I ruined my weekends teaching a 1B model to interpret dreams on a phone
Written by a frontend engineer who had no business doing any of this
I’m a frontend engineer. TypeScript, React, the usual. Until about a year ago, the closest I’d gotten to machine learning was fetch("https://api.openai.com/..."). Then I had this idea for a dream journal app, and the idea ruined my weekends and I love it.
The app is called Sandman. You wake up, record your dream, and an AI running on your phone extracts themes, tags emotions, identifies symbols, and finds patterns over time. The important part: nothing leaves the device.
I wanted it this way for two reasons. Privacy is the obvious one. Dreams are weird and personal and I didn’t want to build something that uploads your subconscious to somebody else’s server. The less obvious reason is resource cost. A single ChatGPT query uses roughly 10x the energy of a Google search. A 1B model running on your phone doesn’t need any of that. No network call, no server, no cooling system. The chip in your pocket was already drawing power whether you ran inference on it or not. A dream journal doesn’t need a data center.
That “on-device” constraint is what made the project interesting. It’s also what made it hard.
⌗Choosing a model
On-device narrows your options fast. I looked at SmolLM2, Meta’s MobileLLM, and Qwen 2.5 at 500M, but Sandman needs both structured extraction and conversational text.
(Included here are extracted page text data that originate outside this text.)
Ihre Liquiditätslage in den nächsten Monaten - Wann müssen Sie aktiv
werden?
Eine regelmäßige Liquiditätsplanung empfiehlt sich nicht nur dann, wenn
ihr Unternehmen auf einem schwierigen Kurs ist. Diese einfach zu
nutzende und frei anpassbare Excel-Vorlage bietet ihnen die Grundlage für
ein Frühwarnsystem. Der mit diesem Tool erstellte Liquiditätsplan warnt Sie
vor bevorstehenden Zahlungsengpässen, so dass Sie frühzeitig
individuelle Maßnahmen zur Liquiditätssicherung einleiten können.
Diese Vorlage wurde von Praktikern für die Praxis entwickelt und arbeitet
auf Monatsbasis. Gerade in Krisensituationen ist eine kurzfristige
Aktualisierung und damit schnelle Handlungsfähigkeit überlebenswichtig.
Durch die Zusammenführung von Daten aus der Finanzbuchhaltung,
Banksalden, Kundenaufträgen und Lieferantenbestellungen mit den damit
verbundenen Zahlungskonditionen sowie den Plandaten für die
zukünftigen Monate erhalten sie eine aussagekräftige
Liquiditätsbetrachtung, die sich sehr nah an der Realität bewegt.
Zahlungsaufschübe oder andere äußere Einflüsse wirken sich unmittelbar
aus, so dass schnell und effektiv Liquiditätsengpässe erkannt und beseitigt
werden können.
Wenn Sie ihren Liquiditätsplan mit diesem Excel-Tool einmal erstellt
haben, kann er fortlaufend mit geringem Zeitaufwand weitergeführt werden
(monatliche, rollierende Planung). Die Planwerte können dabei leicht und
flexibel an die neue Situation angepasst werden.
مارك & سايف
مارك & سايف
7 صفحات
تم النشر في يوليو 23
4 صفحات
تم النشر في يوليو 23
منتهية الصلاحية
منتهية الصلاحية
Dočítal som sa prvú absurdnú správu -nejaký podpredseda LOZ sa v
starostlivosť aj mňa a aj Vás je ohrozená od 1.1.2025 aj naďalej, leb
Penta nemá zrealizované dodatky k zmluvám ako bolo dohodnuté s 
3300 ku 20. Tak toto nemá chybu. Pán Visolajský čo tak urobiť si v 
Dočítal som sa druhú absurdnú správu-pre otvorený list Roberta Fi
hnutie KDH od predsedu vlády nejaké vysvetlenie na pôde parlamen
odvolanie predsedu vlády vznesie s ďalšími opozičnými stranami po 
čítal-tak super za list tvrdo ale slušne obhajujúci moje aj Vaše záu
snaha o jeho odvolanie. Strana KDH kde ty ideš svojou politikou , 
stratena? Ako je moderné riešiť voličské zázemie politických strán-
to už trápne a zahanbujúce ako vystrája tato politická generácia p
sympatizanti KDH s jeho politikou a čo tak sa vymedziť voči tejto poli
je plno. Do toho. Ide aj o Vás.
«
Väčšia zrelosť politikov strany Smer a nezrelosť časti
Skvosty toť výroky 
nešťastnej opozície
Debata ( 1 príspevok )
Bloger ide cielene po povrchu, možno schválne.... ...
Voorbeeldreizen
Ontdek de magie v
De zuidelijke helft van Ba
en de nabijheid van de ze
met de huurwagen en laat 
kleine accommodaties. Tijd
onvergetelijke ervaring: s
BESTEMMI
MediaPipe’s conversion pipeline works best with Gemma, and I didn’t want to fight the tooling on top of everything else. I also tried FunctionGemma, but it only wanted to call functions. Ask it for free-form text and it’d refuse or shoehorn the response into a function call.
Gemma 3 1B was the smallest general-purpose option in the family. I was already building a native Android app in Kotlin, so Google’s ecosystem made sense. What I didn’t appreciate yet: 1B is small. Every bad decision during fine-tuning costs you more because the model has less capacity to absorb your mistakes.
⌗Data and first mistakes
I had about 22,000 training examples from DreamBank, a CC0-licensed Dryad dataset, a cross-cultural interpretation dataset, and a symbol dictionary. I spent more time reformatting data than on any other part of this project. Fine-tuning is a data preparation problem. The actual training run is the easy part.
My first run used the full dataset and the model overfit. It memorized the training data so thoroughly that it was brittle with real input. I had to scale back and clean more aggressively. More data isn’t automatically better with a 1B model. It’ll happily memorize everything instead of learning the underlying behavior.
The other disaster was JSON. The model needed to output structured data, and after my first run it couldn’t reliably close a curly brace. It’d produce these flowing natural language interpretations but couldn’t output valid JSON to save its life. What fixed it: putting a system prompt in every training example with varied wording so it learned the behavior, not one specific string. Also, validating every assistant turn against the expected schema and never mixing output formats. One format per task.
⌗One model, multiple jobs
Sandman needs four capabilities: extract themes, identify symbols, tag emotions, and generate interpretations. Running four models on a phone isn’t realistic, so I went multitask. I had to balance the training data distribution across tasks so the model wouldn’t get good at one and terrible at the rest. Adding a task type hint in the system prompt like "Output format: symbol_extraction" made a surprisingly big difference.
⌗Getting it on a phone
Going from a fine-tuned HuggingFace model to something running on a phone is a three-stage process: SafeTensors to TFLite using ai_edge_torch, then TFLite to a .task bundle using MediaPipe’s bundler. Your fine-tuned model’s architecture has to be identical to base Gemma 3 1B because the conversion tool hardcodes the topology. If you used LoRA, merge the adapters first. Also budget 64GB+ RAM for conversion. I tried it on a 32GB machine and spent an embarrassing amount of time debugging OOM errors.
A 1B model in FP32 is about 3.8GB, which is too big for most phones. I started with INT8 quantization (~1GB, 33 tok/s) and moved to INT4 (~657MB, 47 tok/s) when the quality loss turned out to be fine for my use case. Speed matters more than you’d think for a dream journal. You’re using it right after you wake up. You’re groggy. If the response takes too long, the dream fades and you close the app.
⌗What I’d do differently
I’d prototype the full pipeline before optimizing any single step. I spent weeks on training data before confirming the conversion pipeline even worked. Getting a hello world through the entire chain should have been day one. I’d also think harder about whether a 1B LLM was even the right tool. For structured extraction with consistent schemas, smaller models or non-LLM approaches might have worked and would have been way faster on-device.
⌗Where it’s at now
The model is on HuggingFace at mujo-labs/sandman-gemma3-1b-multitask. It runs on-device in a native Kotlin Android app and produces structured JSON for dream analysis. Speed is acceptable on flagship phones with INT4 quantization. Not great. Acceptable. But it runs on a phone, it does what I trained it to do, and no dream data goes anywhere. I’ll take that for now.
I’m still figuring a lot of this out. If you’re working on something similar, I’d like to hear about it.